# Another Blank suggestion thread. Anchor/Surf



## FishNC13 (Nov 21, 2010)

Looking for a blank around the $150 mark. (price is not concrete) Been looking at the Lami ISU132-2MH, the batson SUR1386F, and the Lami LSB1322M (mudhole surf rocket). Any one have opinions of these or can suggest something similar. Looking for something 11-12ft that can throw at least 8oz. Dedicated anchor rod and occational surf. 

Thanks guys :fishing:


----------



## sunburntspike (Oct 4, 2010)

if you're thinking 8 oz. you may want to look for something that has a rating more like 6-10,6-12,or similar.the isu is rated 3-8 meaning the sweet spot is probably going to be 6oz.the surf rocket has a 4-10 ,once again the sweet spot would be 6 oz,plus the lower rating means it's going to be a bit whippy,now you really don't need to throw 8 for an anchor,i build an 8 oz. for stump heavers and a 5 oz for the whippier sticks and there really isn't to much distance lost between them.now on the beach in hard current 8nbait is gonna be the ticket and you'll want to look for that sweet spot in the blank,so sometimes you can get away with one rod for two purposes that does neither perfect or get two rods,there are plenty of guys that are happy with the one rod option and some who are not


----------



## kingman23 (Feb 9, 2010)

I got a batson/rainshadow SUR1508F built for an anchor rod and I love it. Its rated 4-12 and it throws 5 1/2 and 6 ounces very well.
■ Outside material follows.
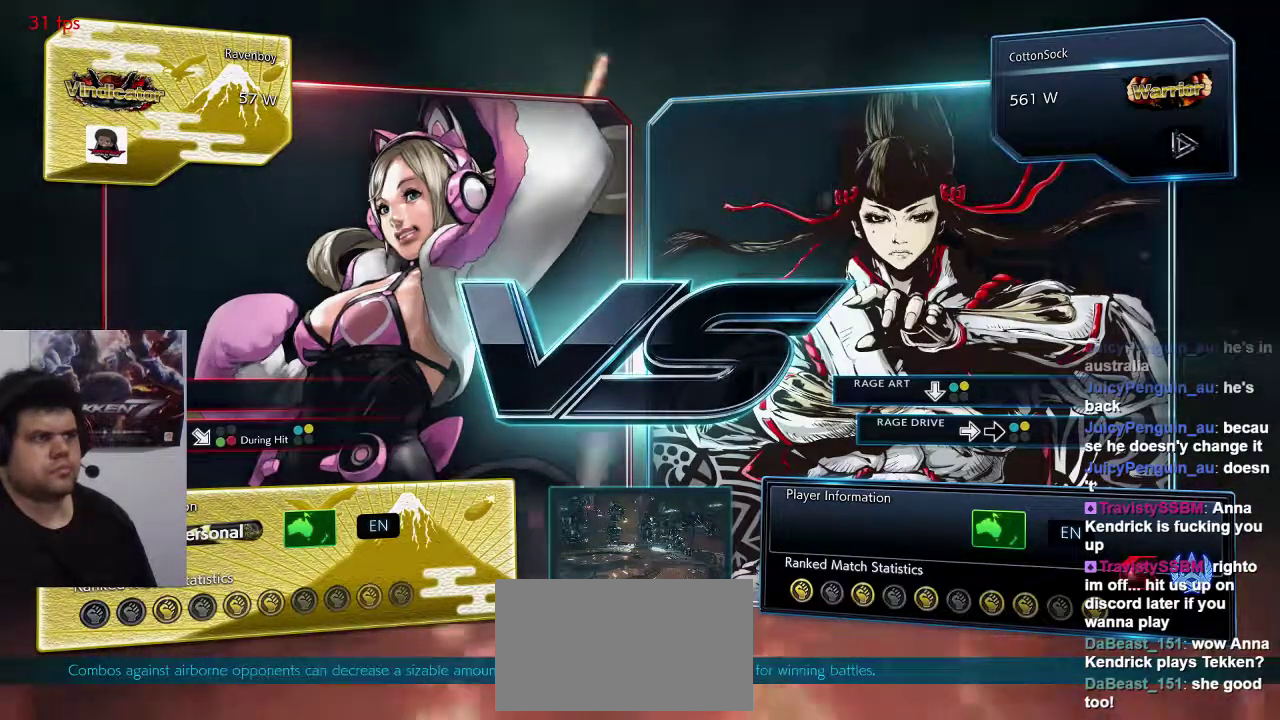
{"dt_ms": 500, "buttons": [], "left_stick": "center", "events": []}
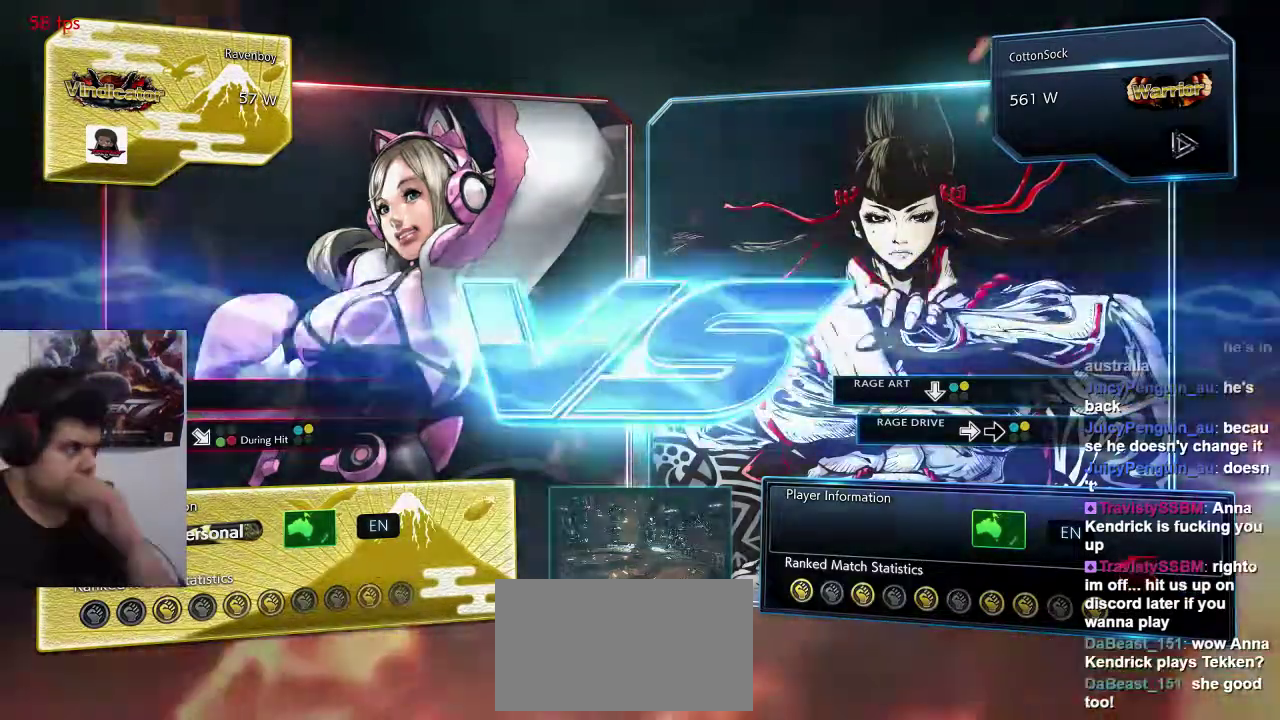
{"dt_ms": 500, "buttons": [], "left_stick": "center", "events": []}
Its 12'6" which is a little taller than what you said and its about $10 more but its a great blank.


----------



## FishNC13 (Nov 21, 2010)

Ill have to look up that one kingman. I could always cut 6 from the butt. I do like a really fast tip. Our anchor rods hang over the rail and the slower rods have too much bend.


----------



## kingman23 (Feb 9, 2010)

That will work and it should still be just fine. The tip is fast and it doesnt bend much really so it should be good.


----------



## Reelturner (Dec 24, 2003)

Fishnc13,

I use the old Silstar Pinnacle 11-6 ft casting rod, rated up to 9ozs, it will throw an anchor very well. fast action. There not manufactured anymore, so maybe you could find one used and the price is well below what your wanting to invest in an anchor rod. Do not be misled......they are not wimpy, only thing is there only 11-6, I have used one many years and recently have just had it re-wrapped. Only bad thing was they didn't have quality guides on them. Trust me.

Reelturner


----------



## Reelturner (Dec 24, 2003)

*I forgot to add.....*

they will throw 10 ozs & a spot head, so you will not overload one throwing an anchor weight.

RT


----------